The problem: Transcribe the full listing exactly, and drop every picture.

Dataset extract:
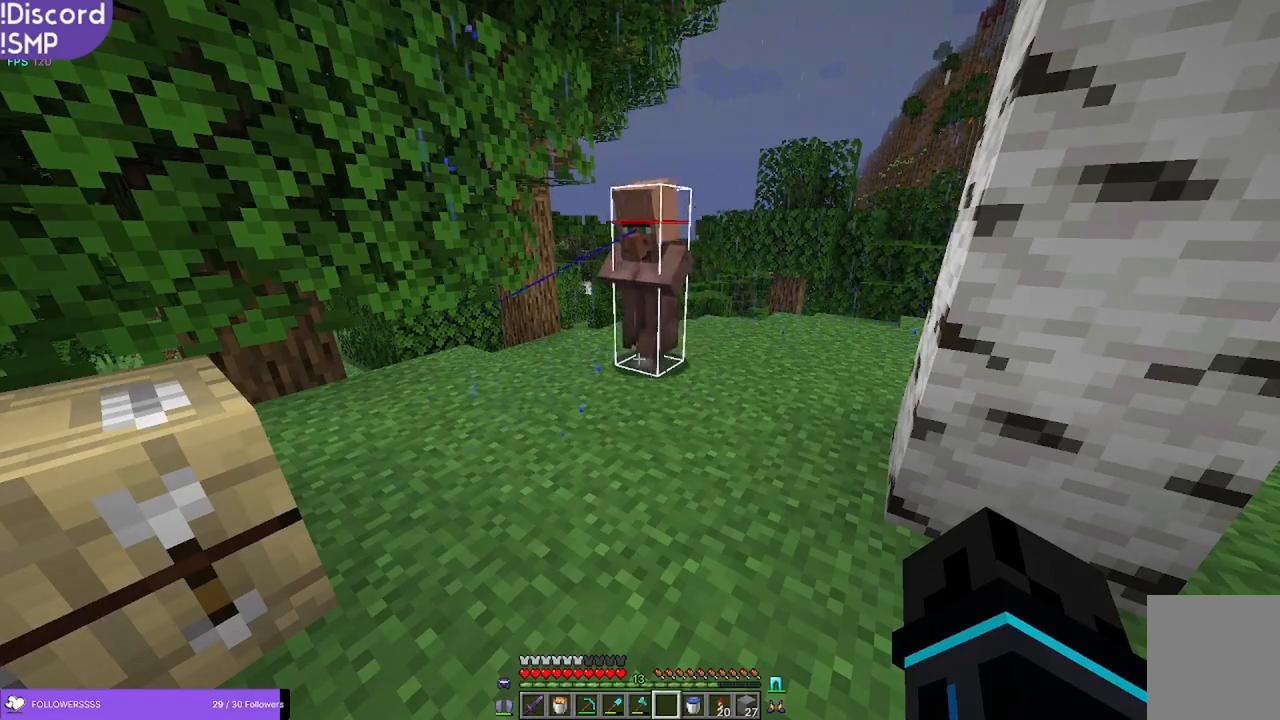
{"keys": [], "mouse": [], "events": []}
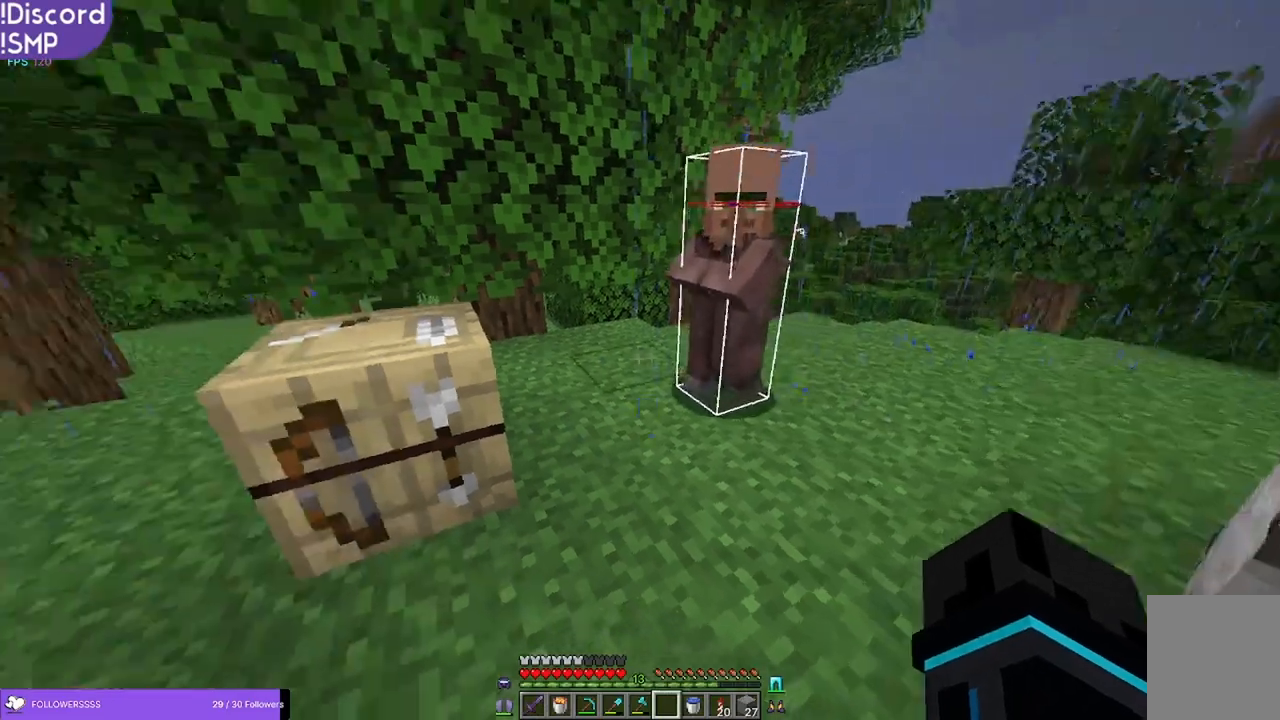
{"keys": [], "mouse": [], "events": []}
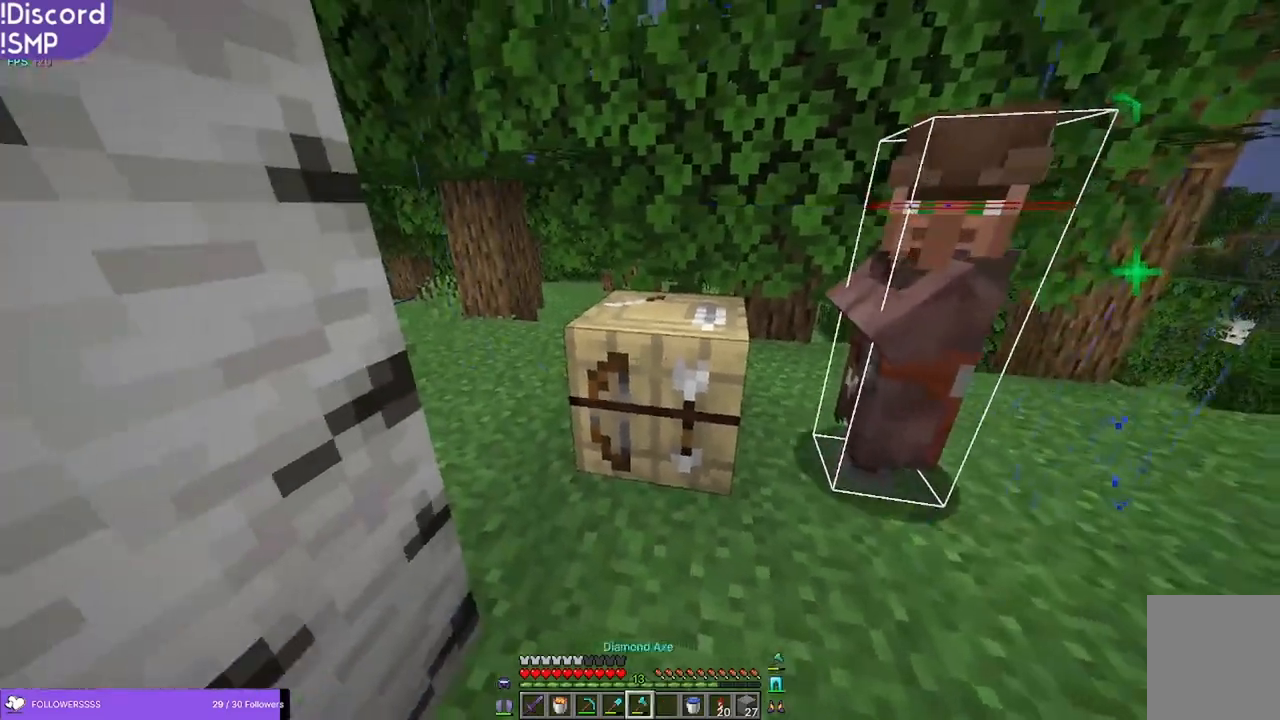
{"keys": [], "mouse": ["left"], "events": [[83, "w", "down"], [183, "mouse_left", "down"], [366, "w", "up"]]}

Answer area:
{"keys": [], "mouse": [], "events": []}
{"keys": [], "mouse": [], "events": []}
{"keys": [], "mouse": ["left"], "events": [[83, "w", "down"], [183, "mouse_left", "down"], [366, "w", "up"]]}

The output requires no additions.